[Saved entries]
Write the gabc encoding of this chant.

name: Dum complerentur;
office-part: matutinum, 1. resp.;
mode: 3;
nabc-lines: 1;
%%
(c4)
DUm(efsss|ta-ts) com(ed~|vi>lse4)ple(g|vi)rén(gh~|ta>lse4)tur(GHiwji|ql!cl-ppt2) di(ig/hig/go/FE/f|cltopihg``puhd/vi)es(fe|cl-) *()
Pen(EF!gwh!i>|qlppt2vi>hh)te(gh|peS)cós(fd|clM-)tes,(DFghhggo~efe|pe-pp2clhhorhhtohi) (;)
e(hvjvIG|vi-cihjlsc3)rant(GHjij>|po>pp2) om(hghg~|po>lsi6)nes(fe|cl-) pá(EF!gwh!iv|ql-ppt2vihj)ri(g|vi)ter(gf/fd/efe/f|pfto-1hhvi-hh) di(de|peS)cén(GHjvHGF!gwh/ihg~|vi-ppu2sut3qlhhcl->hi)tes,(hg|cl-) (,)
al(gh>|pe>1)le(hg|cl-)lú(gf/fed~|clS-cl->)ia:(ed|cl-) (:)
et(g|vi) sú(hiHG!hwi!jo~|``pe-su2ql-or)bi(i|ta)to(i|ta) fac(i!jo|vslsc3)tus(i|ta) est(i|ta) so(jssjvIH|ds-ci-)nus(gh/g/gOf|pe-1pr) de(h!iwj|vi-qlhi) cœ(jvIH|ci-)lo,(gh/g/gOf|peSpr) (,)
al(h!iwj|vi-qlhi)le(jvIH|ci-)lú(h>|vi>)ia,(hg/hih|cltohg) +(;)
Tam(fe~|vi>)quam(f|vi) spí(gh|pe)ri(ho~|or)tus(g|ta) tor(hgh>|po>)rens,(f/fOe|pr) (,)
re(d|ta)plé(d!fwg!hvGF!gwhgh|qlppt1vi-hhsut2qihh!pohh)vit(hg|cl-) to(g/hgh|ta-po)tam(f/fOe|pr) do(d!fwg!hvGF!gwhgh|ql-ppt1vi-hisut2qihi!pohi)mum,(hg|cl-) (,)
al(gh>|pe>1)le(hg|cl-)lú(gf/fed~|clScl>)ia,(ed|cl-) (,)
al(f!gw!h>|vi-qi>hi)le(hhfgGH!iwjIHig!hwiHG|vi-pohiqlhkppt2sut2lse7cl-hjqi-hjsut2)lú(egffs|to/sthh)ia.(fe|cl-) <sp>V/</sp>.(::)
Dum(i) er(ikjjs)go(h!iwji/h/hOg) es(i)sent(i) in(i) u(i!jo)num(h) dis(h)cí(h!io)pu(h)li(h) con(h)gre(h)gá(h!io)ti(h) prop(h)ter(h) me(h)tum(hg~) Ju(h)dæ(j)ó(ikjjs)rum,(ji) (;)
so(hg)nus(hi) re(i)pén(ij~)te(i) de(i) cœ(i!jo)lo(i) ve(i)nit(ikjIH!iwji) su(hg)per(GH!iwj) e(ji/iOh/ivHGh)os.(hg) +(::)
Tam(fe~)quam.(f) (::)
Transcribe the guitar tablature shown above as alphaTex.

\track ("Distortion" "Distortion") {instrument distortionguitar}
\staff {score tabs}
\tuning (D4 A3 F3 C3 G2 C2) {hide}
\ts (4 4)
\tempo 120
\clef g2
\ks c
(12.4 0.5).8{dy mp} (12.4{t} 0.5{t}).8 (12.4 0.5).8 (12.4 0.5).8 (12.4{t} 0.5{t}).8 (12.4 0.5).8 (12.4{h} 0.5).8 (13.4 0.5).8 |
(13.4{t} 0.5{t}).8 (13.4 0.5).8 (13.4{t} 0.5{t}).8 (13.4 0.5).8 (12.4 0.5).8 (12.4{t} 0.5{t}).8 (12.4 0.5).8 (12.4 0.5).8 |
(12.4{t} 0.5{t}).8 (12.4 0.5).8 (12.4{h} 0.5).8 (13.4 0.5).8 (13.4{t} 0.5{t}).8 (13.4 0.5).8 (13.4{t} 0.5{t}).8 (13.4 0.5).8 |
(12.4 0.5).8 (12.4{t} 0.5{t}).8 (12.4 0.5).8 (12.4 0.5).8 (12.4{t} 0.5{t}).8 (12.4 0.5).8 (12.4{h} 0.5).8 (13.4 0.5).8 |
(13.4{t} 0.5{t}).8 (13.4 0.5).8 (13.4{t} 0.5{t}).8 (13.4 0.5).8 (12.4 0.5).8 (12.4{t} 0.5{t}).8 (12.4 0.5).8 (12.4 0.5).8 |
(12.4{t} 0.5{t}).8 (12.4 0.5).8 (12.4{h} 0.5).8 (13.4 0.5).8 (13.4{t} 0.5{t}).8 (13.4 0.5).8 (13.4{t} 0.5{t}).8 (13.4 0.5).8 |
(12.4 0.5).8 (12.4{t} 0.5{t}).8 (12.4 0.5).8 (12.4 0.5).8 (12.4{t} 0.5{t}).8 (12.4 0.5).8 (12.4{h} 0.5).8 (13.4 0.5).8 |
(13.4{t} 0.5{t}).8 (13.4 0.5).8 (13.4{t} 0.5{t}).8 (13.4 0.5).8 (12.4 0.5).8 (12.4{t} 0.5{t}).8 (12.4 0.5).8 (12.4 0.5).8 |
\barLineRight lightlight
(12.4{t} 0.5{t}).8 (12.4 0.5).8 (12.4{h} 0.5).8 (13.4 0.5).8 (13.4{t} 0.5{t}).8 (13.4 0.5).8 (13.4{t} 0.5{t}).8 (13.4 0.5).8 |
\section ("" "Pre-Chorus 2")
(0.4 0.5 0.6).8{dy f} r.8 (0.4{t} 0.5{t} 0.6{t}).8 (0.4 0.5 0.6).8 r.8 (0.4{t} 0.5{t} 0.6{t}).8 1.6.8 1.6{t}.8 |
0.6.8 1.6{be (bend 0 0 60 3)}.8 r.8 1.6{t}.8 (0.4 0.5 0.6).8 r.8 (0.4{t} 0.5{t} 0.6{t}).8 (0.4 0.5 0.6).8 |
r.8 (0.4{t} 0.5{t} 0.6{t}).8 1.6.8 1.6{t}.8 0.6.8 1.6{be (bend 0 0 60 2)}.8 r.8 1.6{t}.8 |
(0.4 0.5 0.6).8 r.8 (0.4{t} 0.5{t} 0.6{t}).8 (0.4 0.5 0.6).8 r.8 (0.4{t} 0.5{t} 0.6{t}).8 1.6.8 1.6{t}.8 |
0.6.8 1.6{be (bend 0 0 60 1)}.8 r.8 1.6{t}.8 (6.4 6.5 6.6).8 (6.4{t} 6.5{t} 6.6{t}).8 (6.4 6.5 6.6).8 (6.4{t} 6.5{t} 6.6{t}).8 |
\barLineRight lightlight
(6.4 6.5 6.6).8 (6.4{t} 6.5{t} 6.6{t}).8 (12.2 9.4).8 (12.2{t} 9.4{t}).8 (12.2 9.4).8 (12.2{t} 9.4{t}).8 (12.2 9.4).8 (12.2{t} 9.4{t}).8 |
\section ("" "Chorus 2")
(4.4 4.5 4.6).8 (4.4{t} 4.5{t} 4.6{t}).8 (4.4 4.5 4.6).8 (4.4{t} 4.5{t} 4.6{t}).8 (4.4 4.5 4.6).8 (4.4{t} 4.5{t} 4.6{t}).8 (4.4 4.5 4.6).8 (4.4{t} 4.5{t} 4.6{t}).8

» TO BE DONE: Transcribe all of the material above line for line, without changing anything.

» SOLUTION TO THIS PROBLEM:
Write the gabc encoding of this chant.

name: Dum complerentur;
office-part: matutinum, 1. resp.;
mode: 3;
nabc-lines: 1;
%%
(c4)
DUm(efsss|ta-ts) com(ed~|vi>lse4)ple(g|vi)rén(gh~|ta>lse4)tur(GHiwji|ql!cl-ppt2) di(ig/hig/go/FE/f|cltopihg``puhd/vi)es(fe|cl-) *()
Pen(EF!gwh!i>|qlppt2vi>hh)te(gh|peS)cós(fd|clM-)tes,(DFghhggo~efe|pe-pp2clhhorhhtohi) (;)
e(hvjvIG|vi-cihjlsc3)rant(GHjij>|po>pp2) om(hghg~|po>lsi6)nes(fe|cl-) pá(EF!gwh!iv|ql-ppt2vihj)ri(g|vi)ter(gf/fd/efe/f|pfto-1hhvi-hh) di(de|peS)cén(GHjvHGF!gwh/ihg~|vi-ppu2sut3qlhhcl->hi)tes,(hg|cl-) (,)
al(gh>|pe>1)le(hg|cl-)lú(gf/fed~|clS-cl->)ia:(ed|cl-) (:)
et(g|vi) sú(hiHG!hwi!jo~|``pe-su2ql-or)bi(i|ta)to(i|ta) fac(i!jo|vslsc3)tus(i|ta) est(i|ta) so(jssjvIH|ds-ci-)nus(gh/g/gOf|pe-1pr) de(h!iwj|vi-qlhi) cœ(jvIH|ci-)lo,(gh/g/gOf|peSpr) (,)
al(h!iwj|vi-qlhi)le(jvIH|ci-)lú(h>|vi>)ia,(hg/hih|cltohg) +(;)
Tam(fe~|vi>)quam(f|vi) spí(gh|pe)ri(ho~|or)tus(g|ta) tor(hgh>|po>)rens,(f/fOe|pr) (,)
re(d|ta)plé(d!fwg!hvGF!gwhgh|qlppt1vi-hhsut2qihh!pohh)vit(hg|cl-) to(g/hgh|ta-po)tam(f/fOe|pr) do(d!fwg!hvGF!gwhgh|ql-ppt1vi-hisut2qihi!pohi)mum,(hg|cl-) (,)
al(gh>|pe>1)le(hg|cl-)lú(gf/fed~|clScl>)ia,(ed|cl-) (,)
al(f!gw!h>|vi-qi>hi)le(hhfgGH!iwjIHig!hwiHG|vi-pohiqlhkppt2sut2lse7cl-hjqi-hjsut2)lú(egffs|to/sthh)ia.(fe|cl-) <sp>V/</sp>.(::)
Dum(i) er(ikjjs)go(h!iwji/h/hOg) es(i)sent(i) in(i) u(i!jo)num(h) dis(h)cí(h!io)pu(h)li(h) con(h)gre(h)gá(h!io)ti(h) prop(h)ter(h) me(h)tum(hg~) Ju(h)dæ(j)ó(ikjjs)rum,(ji) (;)
so(hg)nus(hi) re(i)pén(ij~)te(i) de(i) cœ(i!jo)lo(i) ve(i)nit(ikjIH!iwji) su(hg)per(GH!iwj) e(ji/iOh/ivHGh)os.(hg) +(::)
Tam(fe~)quam.(f) (::)
Transcribe the guitar tablature shown above as alphaTex.

\track ("Distortion" "Distortion") {instrument distortionguitar}
\staff {score tabs}
\tuning (D4 A3 F3 C3 G2 C2) {hide}
\ts (4 4)
\tempo 120
\clef g2
\ks c
(12.4 0.5).8{dy mp} (12.4{t} 0.5{t}).8 (12.4 0.5).8 (12.4 0.5).8 (12.4{t} 0.5{t}).8 (12.4 0.5).8 (12.4{h} 0.5).8 (13.4 0.5).8 |
(13.4{t} 0.5{t}).8 (13.4 0.5).8 (13.4{t} 0.5{t}).8 (13.4 0.5).8 (12.4 0.5).8 (12.4{t} 0.5{t}).8 (12.4 0.5).8 (12.4 0.5).8 |
(12.4{t} 0.5{t}).8 (12.4 0.5).8 (12.4{h} 0.5).8 (13.4 0.5).8 (13.4{t} 0.5{t}).8 (13.4 0.5).8 (13.4{t} 0.5{t}).8 (13.4 0.5).8 |
(12.4 0.5).8 (12.4{t} 0.5{t}).8 (12.4 0.5).8 (12.4 0.5).8 (12.4{t} 0.5{t}).8 (12.4 0.5).8 (12.4{h} 0.5).8 (13.4 0.5).8 |
(13.4{t} 0.5{t}).8 (13.4 0.5).8 (13.4{t} 0.5{t}).8 (13.4 0.5).8 (12.4 0.5).8 (12.4{t} 0.5{t}).8 (12.4 0.5).8 (12.4 0.5).8 |
(12.4{t} 0.5{t}).8 (12.4 0.5).8 (12.4{h} 0.5).8 (13.4 0.5).8 (13.4{t} 0.5{t}).8 (13.4 0.5).8 (13.4{t} 0.5{t}).8 (13.4 0.5).8 |
(12.4 0.5).8 (12.4{t} 0.5{t}).8 (12.4 0.5).8 (12.4 0.5).8 (12.4{t} 0.5{t}).8 (12.4 0.5).8 (12.4{h} 0.5).8 (13.4 0.5).8 |
(13.4{t} 0.5{t}).8 (13.4 0.5).8 (13.4{t} 0.5{t}).8 (13.4 0.5).8 (12.4 0.5).8 (12.4{t} 0.5{t}).8 (12.4 0.5).8 (12.4 0.5).8 |
\barLineRight lightlight
(12.4{t} 0.5{t}).8 (12.4 0.5).8 (12.4{h} 0.5).8 (13.4 0.5).8 (13.4{t} 0.5{t}).8 (13.4 0.5).8 (13.4{t} 0.5{t}).8 (13.4 0.5).8 |
\section ("" "Pre-Chorus 2")
(0.4 0.5 0.6).8{dy f} r.8 (0.4{t} 0.5{t} 0.6{t}).8 (0.4 0.5 0.6).8 r.8 (0.4{t} 0.5{t} 0.6{t}).8 1.6.8 1.6{t}.8 |
0.6.8 1.6{be (bend 0 0 60 3)}.8 r.8 1.6{t}.8 (0.4 0.5 0.6).8 r.8 (0.4{t} 0.5{t} 0.6{t}).8 (0.4 0.5 0.6).8 |
r.8 (0.4{t} 0.5{t} 0.6{t}).8 1.6.8 1.6{t}.8 0.6.8 1.6{be (bend 0 0 60 2)}.8 r.8 1.6{t}.8 |
(0.4 0.5 0.6).8 r.8 (0.4{t} 0.5{t} 0.6{t}).8 (0.4 0.5 0.6).8 r.8 (0.4{t} 0.5{t} 0.6{t}).8 1.6.8 1.6{t}.8 |
0.6.8 1.6{be (bend 0 0 60 1)}.8 r.8 1.6{t}.8 (6.4 6.5 6.6).8 (6.4{t} 6.5{t} 6.6{t}).8 (6.4 6.5 6.6).8 (6.4{t} 6.5{t} 6.6{t}).8 |
\barLineRight lightlight
(6.4 6.5 6.6).8 (6.4{t} 6.5{t} 6.6{t}).8 (12.2 9.4).8 (12.2{t} 9.4{t}).8 (12.2 9.4).8 (12.2{t} 9.4{t}).8 (12.2 9.4).8 (12.2{t} 9.4{t}).8 |
\section ("" "Chorus 2")
(4.4 4.5 4.6).8 (4.4{t} 4.5{t} 4.6{t}).8 (4.4 4.5 4.6).8 (4.4{t} 4.5{t} 4.6{t}).8 (4.4 4.5 4.6).8 (4.4{t} 4.5{t} 4.6{t}).8 (4.4 4.5 4.6).8 (4.4{t} 4.5{t} 4.6{t}).8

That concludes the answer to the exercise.